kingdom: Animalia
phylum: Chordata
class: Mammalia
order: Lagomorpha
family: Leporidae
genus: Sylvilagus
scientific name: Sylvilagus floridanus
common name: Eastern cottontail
§ §
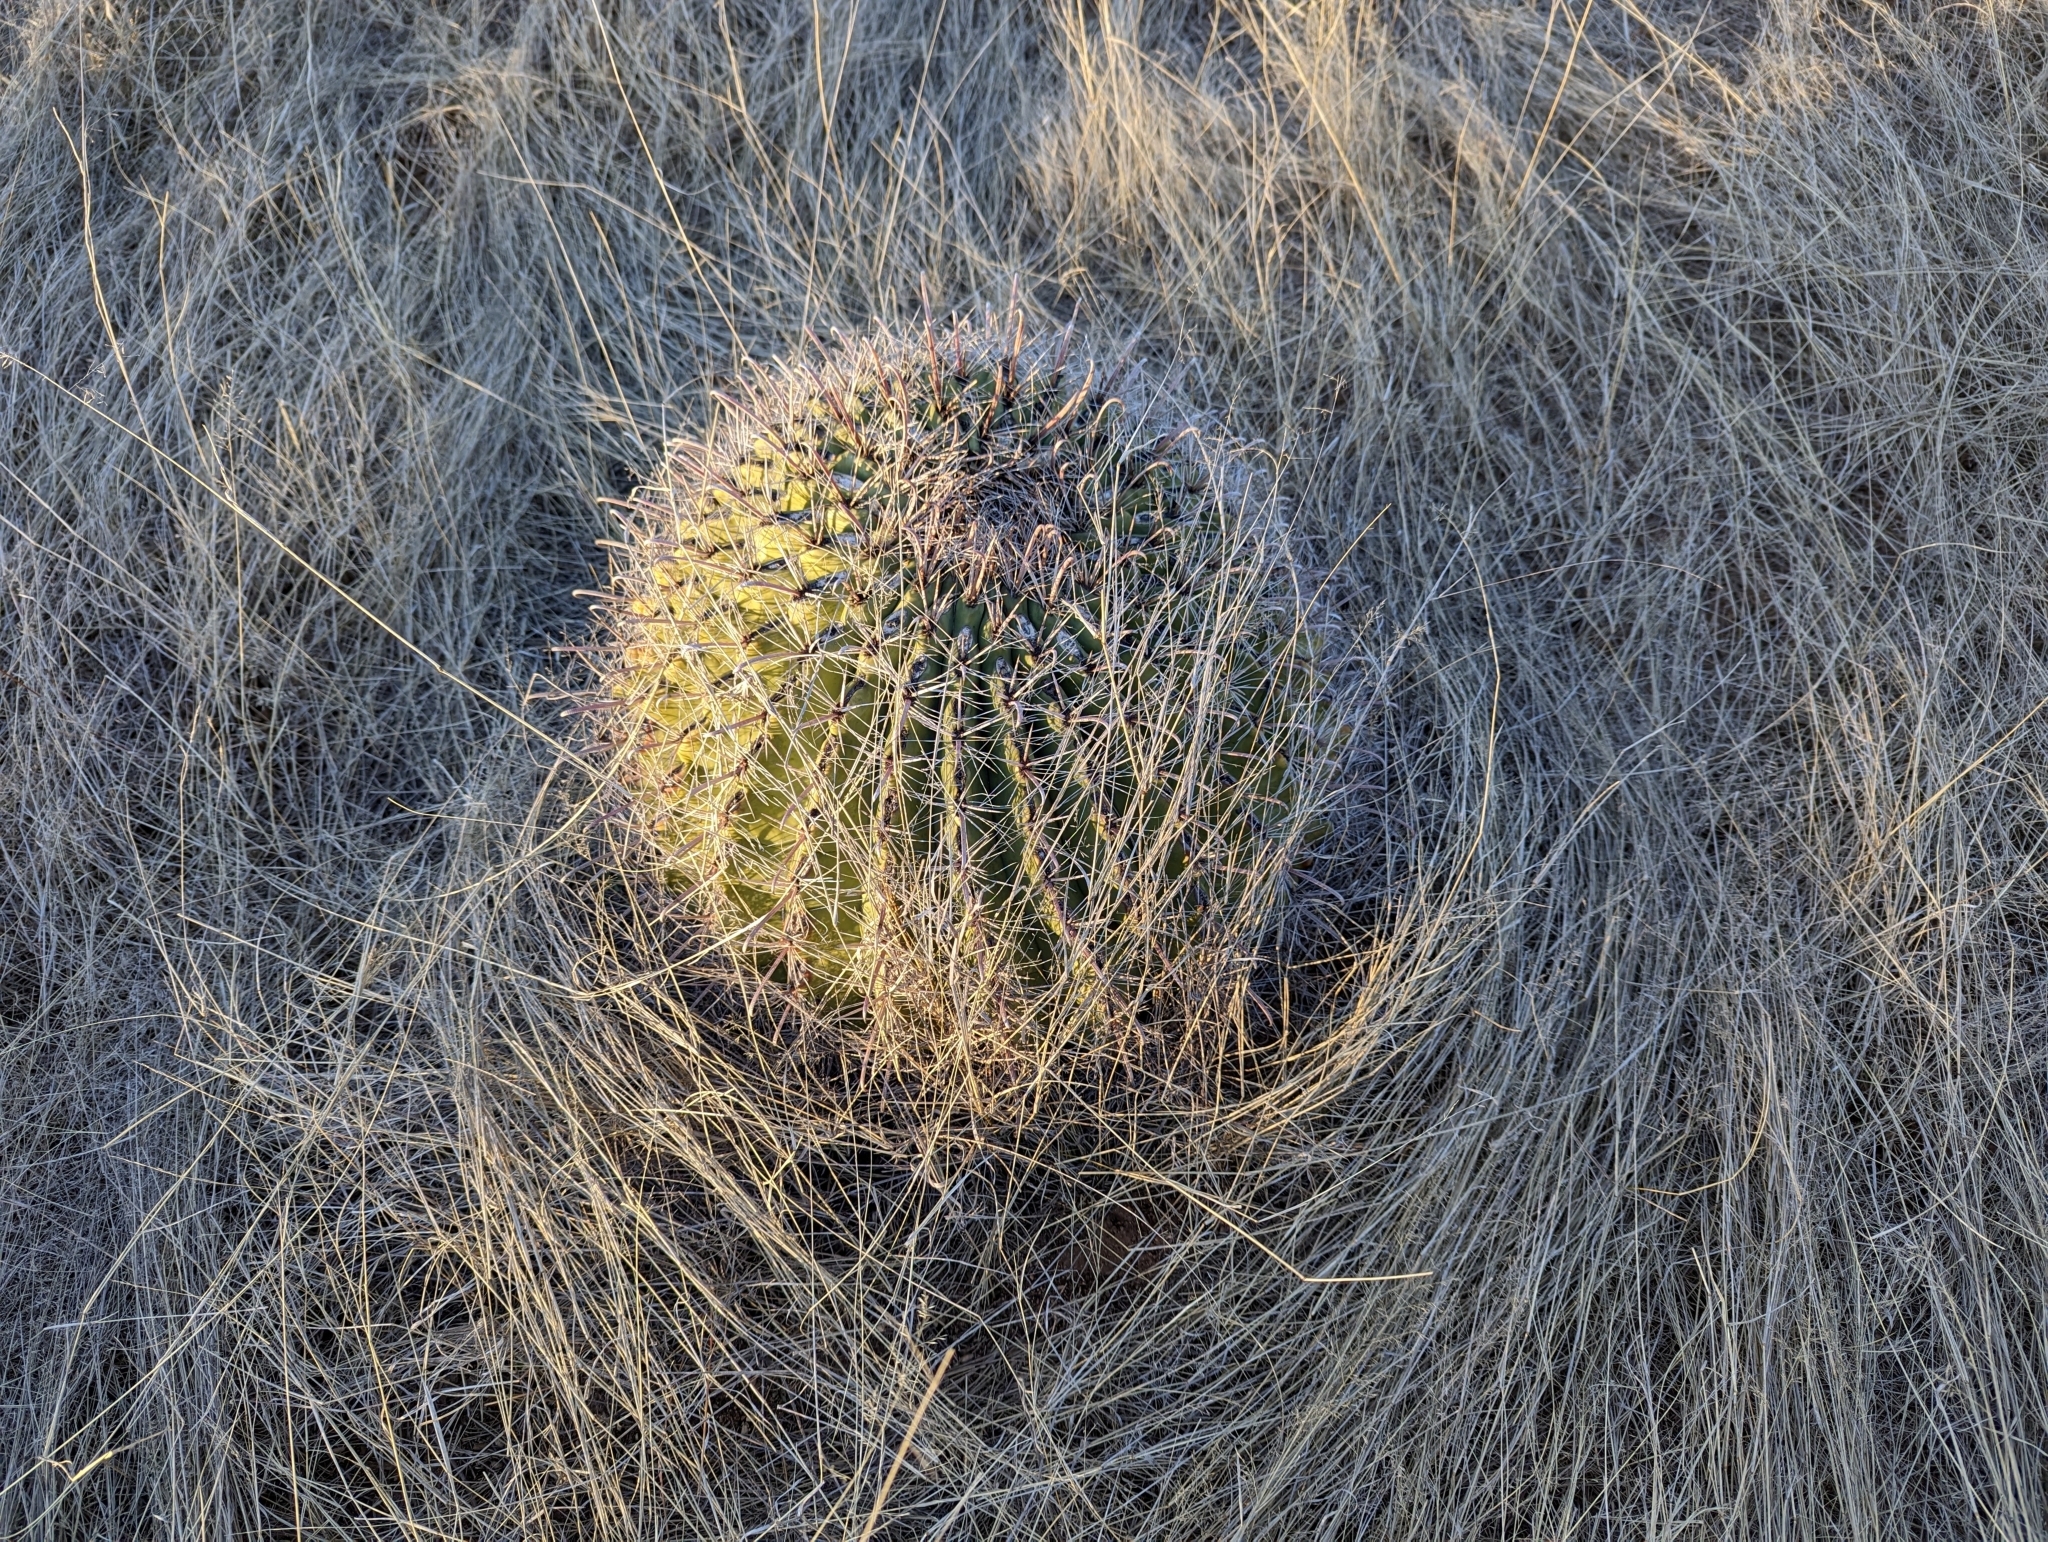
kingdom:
§ §
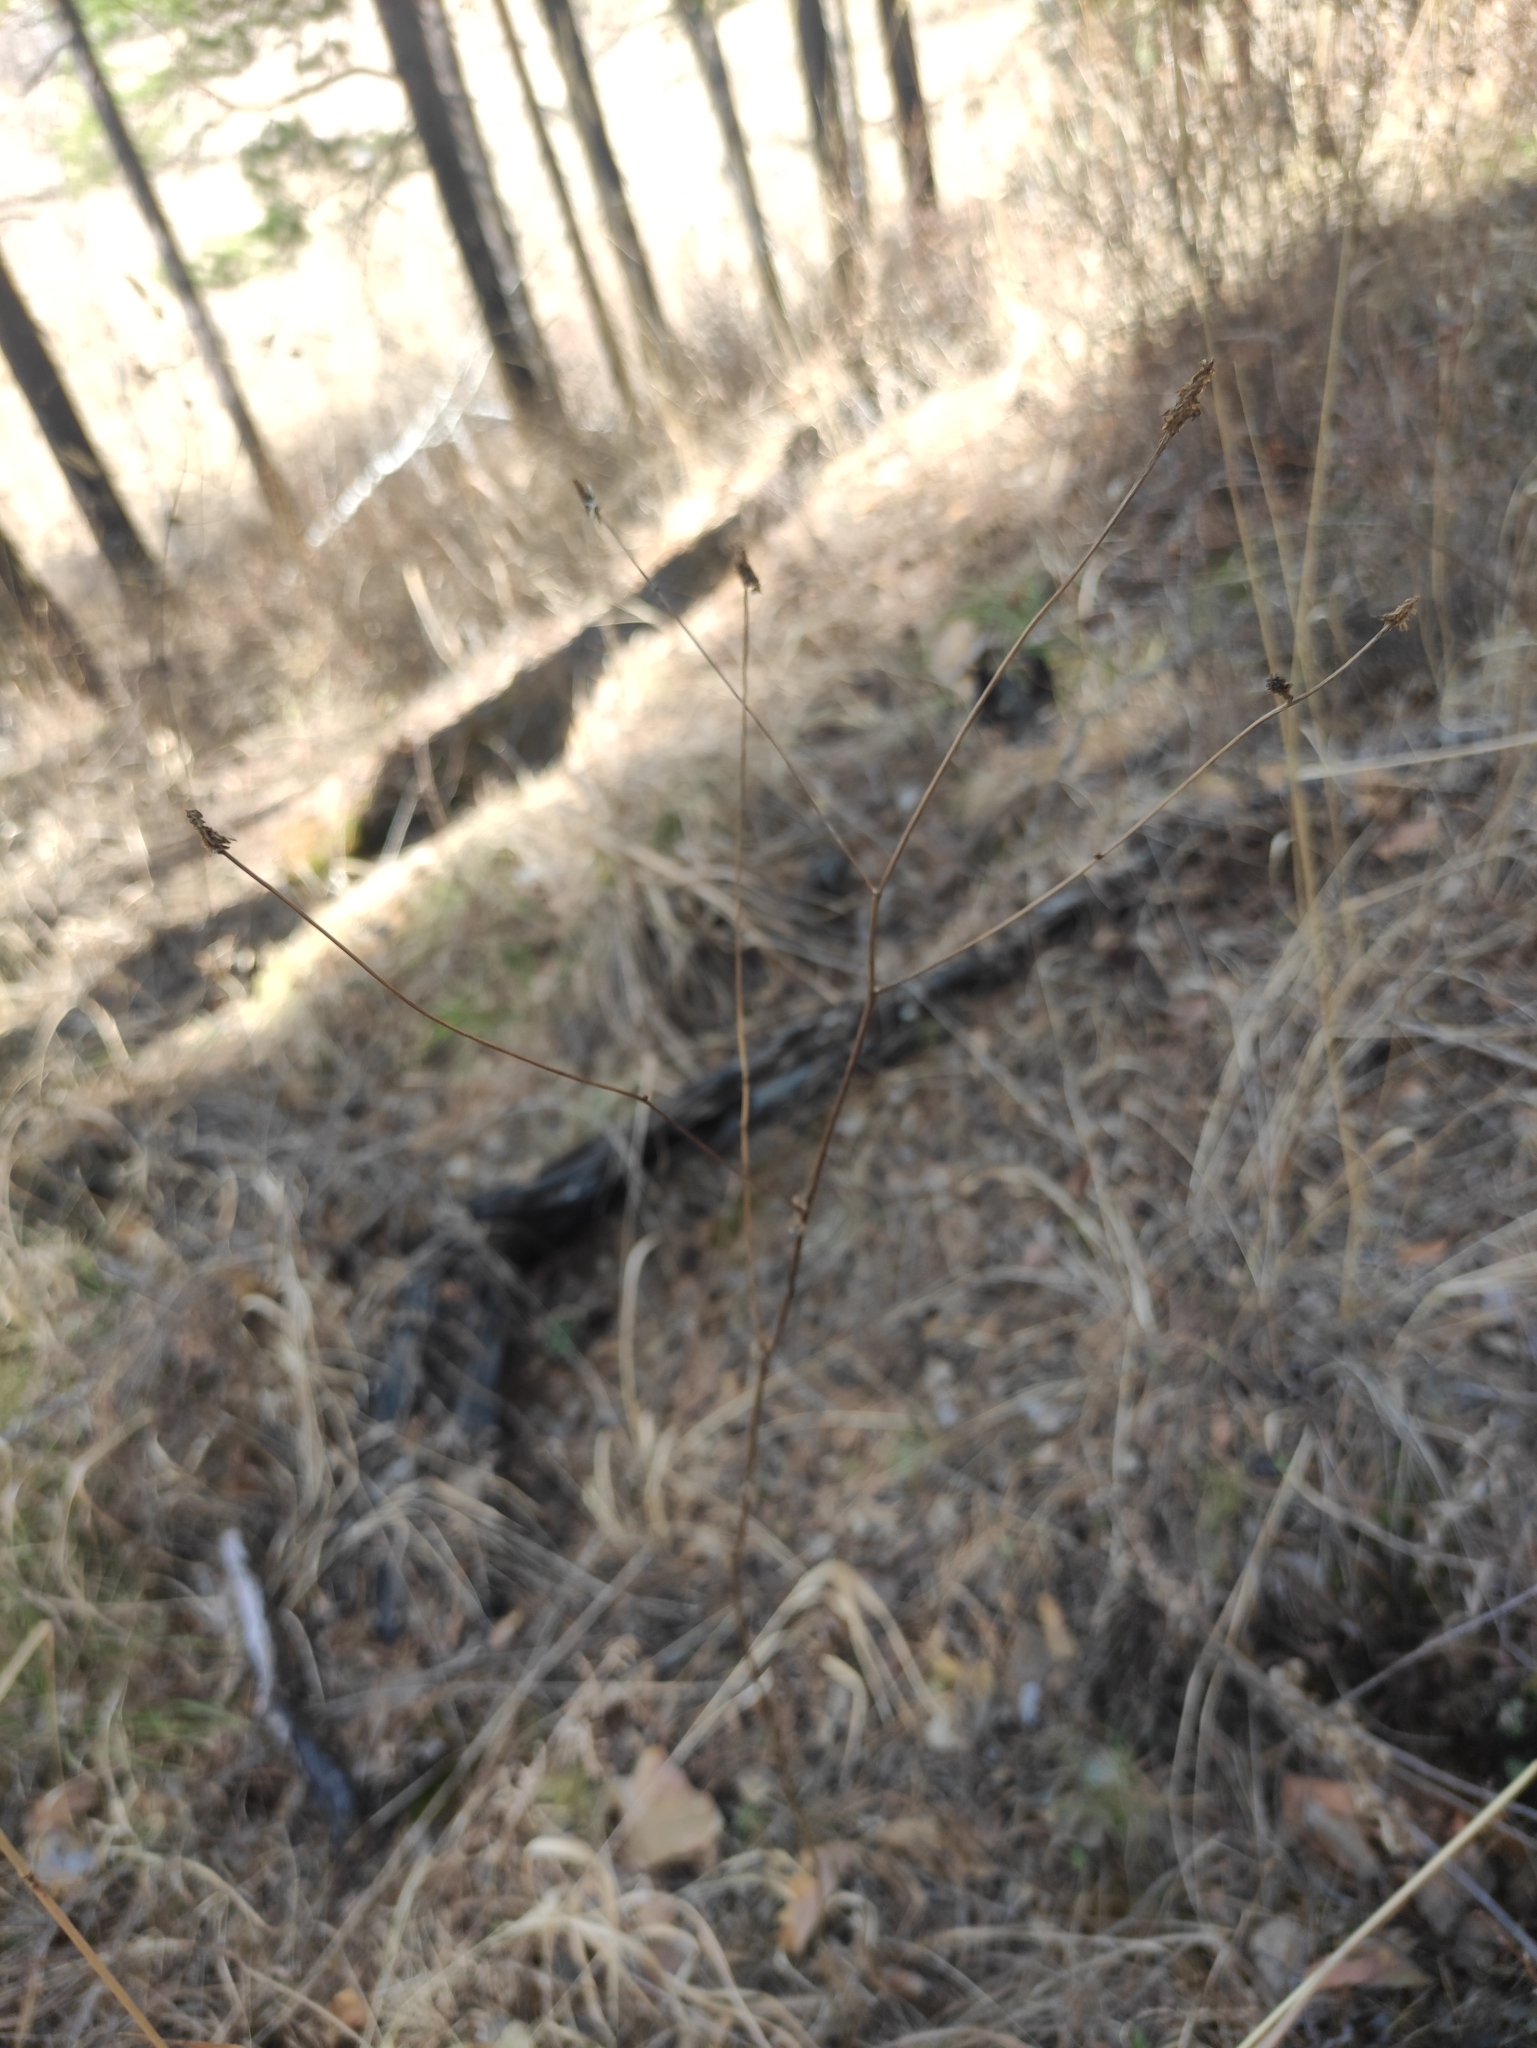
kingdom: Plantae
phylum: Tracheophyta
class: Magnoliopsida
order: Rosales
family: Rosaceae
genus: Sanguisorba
§ §
→ **The task**: Transcribe, word for word, the stretch of lines from the one containing "kingdom: Animalia" through the one containing "scientific name: Sylvilagus floridanus", with both of those lines included.

→ **Task response**:
kingdom: Animalia
phylum: Chordata
class: Mammalia
order: Lagomorpha
family: Leporidae
genus: Sylvilagus
scientific name: Sylvilagus floridanus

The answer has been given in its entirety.